Haben deine Eltern bereits eine Privathaftpflichtversicherung abgeschlossen, kannst du sehr wahrscheinlich darüber mitversichert bleiben. Wichtig ist aber, dass du bisher niemals berufstätig warst – Minijobs zählen nicht. Deine Eltern sollten dies vorab mit der Versicherungsgesellschaft abklären, um auf Nummer Sicher zu gehen.

3. Hausratversicherung

Viele Studenten ziehen mit Beginn des Studiums zuhause aus und gründen eine WG oder ziehen in eine eigene Wohnung. Hier kann es sinnvoll sein, eine Hausratversicherung abzuschließen, ist aber auch kein Muss.

Eine Hausratversicherung schützt dich bei Einbruch, Vandalismus, Diebstahl, Wasserschäden oder Sturmschäden. Allerdings solltest du vorab überlegen, wie hoch der Wert deiner Wohnungseinrichtung ist. Besteht dieser nicht überwiegend aus Luxusgütern oder teuren Elektronikgeräten, ist zu überlegen, ob sich der Beitrag einer Hausratversicherung tatsächlich lohnt.

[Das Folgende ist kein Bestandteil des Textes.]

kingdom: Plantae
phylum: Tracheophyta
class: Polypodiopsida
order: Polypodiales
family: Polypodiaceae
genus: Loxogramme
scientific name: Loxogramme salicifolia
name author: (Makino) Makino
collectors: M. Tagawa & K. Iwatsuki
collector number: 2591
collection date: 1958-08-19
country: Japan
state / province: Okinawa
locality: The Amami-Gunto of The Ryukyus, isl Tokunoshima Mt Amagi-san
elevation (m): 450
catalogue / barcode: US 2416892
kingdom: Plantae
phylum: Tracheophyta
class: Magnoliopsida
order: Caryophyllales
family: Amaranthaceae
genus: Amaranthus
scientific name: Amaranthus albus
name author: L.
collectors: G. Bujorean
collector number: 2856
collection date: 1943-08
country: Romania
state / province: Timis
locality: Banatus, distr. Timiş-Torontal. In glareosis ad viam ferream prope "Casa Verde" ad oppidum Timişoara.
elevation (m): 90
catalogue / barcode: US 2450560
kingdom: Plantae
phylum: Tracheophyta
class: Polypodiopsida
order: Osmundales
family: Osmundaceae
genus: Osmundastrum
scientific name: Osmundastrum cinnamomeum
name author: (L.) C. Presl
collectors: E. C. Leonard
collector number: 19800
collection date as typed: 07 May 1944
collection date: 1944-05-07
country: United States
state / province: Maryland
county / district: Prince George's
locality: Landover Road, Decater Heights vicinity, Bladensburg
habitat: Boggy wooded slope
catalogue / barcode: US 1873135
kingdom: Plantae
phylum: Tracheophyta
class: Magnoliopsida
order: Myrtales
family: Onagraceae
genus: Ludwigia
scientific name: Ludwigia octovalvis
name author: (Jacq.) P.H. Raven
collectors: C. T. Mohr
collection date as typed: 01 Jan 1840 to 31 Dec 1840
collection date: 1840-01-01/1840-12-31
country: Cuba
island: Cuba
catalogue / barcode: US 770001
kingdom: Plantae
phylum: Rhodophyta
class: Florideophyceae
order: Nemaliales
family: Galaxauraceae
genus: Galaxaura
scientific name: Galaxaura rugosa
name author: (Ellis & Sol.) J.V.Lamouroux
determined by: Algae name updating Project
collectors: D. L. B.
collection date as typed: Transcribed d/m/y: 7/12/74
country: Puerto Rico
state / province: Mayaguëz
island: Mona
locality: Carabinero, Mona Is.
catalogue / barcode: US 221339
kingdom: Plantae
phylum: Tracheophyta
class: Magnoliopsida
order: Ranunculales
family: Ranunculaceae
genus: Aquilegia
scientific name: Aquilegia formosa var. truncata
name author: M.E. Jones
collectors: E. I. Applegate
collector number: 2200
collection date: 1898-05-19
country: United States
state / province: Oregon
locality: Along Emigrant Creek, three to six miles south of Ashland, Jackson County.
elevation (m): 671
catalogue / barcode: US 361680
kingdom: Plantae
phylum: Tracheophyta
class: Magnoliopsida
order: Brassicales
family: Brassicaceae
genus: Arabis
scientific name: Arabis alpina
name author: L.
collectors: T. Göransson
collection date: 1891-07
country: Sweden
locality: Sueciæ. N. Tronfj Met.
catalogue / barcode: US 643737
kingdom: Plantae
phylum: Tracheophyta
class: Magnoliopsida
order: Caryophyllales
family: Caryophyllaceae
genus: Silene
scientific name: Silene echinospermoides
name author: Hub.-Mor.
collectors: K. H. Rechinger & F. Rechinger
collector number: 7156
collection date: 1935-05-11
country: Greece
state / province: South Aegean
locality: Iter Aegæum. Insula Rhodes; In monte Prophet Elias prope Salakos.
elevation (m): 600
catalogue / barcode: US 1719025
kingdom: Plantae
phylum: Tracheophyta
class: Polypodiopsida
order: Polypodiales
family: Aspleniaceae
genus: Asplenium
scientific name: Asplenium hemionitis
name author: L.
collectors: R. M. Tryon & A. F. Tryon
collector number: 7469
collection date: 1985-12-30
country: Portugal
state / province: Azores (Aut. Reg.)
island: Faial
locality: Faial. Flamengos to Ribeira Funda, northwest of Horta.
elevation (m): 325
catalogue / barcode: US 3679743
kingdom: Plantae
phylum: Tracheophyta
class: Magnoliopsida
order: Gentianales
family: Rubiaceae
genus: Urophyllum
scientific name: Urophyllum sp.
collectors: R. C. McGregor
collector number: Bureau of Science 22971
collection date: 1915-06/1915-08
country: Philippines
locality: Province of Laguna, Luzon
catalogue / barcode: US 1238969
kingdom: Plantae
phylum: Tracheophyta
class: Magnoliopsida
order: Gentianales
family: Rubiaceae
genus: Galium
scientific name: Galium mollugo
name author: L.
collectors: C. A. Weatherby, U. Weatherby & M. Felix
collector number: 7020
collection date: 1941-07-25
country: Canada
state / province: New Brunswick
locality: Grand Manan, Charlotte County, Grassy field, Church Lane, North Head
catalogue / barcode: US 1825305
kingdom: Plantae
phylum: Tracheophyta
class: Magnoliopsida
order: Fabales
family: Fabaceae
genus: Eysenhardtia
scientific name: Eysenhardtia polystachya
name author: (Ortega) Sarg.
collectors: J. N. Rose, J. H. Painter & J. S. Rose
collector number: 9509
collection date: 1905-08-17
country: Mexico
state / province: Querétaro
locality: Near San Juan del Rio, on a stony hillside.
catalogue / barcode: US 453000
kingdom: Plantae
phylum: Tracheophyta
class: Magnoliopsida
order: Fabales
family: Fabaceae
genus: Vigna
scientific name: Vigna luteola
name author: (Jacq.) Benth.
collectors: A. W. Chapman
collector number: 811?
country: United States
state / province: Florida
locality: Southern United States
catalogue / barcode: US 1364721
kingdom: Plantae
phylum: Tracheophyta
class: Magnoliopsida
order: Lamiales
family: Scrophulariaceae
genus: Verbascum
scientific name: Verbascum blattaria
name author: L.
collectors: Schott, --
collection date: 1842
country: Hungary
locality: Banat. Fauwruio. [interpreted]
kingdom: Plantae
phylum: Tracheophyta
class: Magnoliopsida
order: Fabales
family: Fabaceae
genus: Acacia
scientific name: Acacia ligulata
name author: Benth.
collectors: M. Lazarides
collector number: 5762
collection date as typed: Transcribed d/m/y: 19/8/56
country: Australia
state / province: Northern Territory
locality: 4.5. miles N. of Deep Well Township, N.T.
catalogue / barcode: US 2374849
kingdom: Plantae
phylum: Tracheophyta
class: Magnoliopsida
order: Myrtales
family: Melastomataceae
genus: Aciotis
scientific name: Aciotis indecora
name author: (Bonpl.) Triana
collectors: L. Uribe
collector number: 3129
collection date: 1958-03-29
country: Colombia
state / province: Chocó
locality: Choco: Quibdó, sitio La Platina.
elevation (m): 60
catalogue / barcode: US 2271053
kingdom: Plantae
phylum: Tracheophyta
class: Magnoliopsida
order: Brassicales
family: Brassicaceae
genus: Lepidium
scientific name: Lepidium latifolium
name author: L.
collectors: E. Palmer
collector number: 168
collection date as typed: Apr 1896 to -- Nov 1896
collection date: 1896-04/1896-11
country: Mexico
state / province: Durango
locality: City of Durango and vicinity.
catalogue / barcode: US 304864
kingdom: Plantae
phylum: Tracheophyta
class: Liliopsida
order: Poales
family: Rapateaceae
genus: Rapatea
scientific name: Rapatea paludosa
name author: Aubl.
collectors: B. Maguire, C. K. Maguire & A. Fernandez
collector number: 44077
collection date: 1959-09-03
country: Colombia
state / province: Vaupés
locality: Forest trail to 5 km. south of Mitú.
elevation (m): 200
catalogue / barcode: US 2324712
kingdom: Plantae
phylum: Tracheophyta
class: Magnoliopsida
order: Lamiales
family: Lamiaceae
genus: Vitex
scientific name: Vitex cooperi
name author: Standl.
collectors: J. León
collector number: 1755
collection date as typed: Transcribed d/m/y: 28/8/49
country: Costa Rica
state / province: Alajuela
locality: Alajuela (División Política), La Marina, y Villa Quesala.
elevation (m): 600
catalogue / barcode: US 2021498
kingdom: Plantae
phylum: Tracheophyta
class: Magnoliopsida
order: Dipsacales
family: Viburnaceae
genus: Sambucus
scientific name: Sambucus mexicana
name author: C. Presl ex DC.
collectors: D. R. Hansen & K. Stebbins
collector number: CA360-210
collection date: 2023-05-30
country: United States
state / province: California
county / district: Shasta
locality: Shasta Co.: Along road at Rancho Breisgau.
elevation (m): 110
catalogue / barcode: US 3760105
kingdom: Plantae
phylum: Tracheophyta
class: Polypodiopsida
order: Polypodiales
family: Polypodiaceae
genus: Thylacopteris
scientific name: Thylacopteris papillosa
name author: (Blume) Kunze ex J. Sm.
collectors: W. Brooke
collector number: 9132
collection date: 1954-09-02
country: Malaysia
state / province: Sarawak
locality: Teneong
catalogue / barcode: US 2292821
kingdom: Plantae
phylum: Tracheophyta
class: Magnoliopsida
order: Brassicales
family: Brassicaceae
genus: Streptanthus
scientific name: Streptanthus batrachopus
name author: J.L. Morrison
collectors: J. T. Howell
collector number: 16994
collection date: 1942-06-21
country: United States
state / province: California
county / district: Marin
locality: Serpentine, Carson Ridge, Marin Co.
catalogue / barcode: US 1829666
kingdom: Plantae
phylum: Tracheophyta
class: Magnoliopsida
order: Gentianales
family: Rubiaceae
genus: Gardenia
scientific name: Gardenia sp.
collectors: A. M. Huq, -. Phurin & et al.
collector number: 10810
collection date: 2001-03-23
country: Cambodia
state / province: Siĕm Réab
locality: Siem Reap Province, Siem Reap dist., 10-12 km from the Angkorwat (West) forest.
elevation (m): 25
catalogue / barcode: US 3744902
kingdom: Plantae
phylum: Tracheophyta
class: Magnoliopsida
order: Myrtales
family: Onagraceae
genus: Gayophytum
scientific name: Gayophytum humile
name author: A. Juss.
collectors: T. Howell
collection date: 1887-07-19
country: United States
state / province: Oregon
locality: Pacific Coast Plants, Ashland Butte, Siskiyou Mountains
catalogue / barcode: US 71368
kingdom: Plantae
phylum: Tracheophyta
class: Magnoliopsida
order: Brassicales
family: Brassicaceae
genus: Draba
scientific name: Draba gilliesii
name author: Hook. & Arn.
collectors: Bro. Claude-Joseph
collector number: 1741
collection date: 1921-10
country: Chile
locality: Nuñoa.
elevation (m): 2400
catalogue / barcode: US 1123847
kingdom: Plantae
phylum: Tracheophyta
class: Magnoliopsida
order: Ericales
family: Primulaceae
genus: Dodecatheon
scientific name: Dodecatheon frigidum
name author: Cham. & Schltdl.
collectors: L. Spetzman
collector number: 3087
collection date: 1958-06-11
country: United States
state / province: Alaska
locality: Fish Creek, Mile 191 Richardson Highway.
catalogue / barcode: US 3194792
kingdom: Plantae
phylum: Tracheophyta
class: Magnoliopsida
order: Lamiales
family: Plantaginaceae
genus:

Auch hier kann ein Gespräch mit Versicherungen helfen, einen Eindruck zu bekommen, wie hoch die Beiträge sind und was im Ernstfall geschützt und erstattet wird.

4. Unfallversicherung

UnfallversicherungOrdentlich eingeschriebene Studierende sind automatisch für die folgenden Gegebenheiten unfallversichert:

  • Auf dem Weg zu Seminaren, Vorlesungen etc.
  • Beim Hochschulsport
  • Beim Besuch der Universitäts-Bibliothek
  • Bei der Teilnahme an Exkursionen oder Veranstaltungen, die von der Hochschule organisiert und durchgeführt werden

Passiert dir in der Freizeit und außerhalb universitärer Veranstaltungen etwas, greift die Unfallversicherung nicht. Auch hier musst du selbst entscheiden, ob es sinnvoll ist eine zusätzliche Unfallversicherung abzuschließen.

5. Berufsunfähigkeitsversicherung

Du bist zwar noch nicht berufstätig, dennoch kannst du auch schon als Student eine Berufsunfähigkeitsversicherung (BU) abschließen. Je früher man eine BU abschließt, desto geringer sind die Beiträge und diese bleiben meist auch auf Dauer niedriger als für Versicherungsnehmer, die erst später eine BU abschließen.

Fazit:

Alle hier vorgestellten Versicherungen sind, mit Ausnahme der Krankenversicherung, Kann-Versicherungen. Ein Abschluss einer weiteren Versicherung ist also optional. Da man als Student in der Regel wenig Geld zur Verfügung hat, solltest du dir genau überlegen welche Versicherung für dich möglicherweise zusätzlich infrage kommt.

Hilfe bei der Wahl der richtigen Versicherung kann ein unabhängiger Versicherungsmakler bieten oder die Verbraucherzentrale. Auch ein Gespräch mit deinen Eltern kann dir bei der Entscheidung eine zusätzliche Versicherung abzuschließen helfen.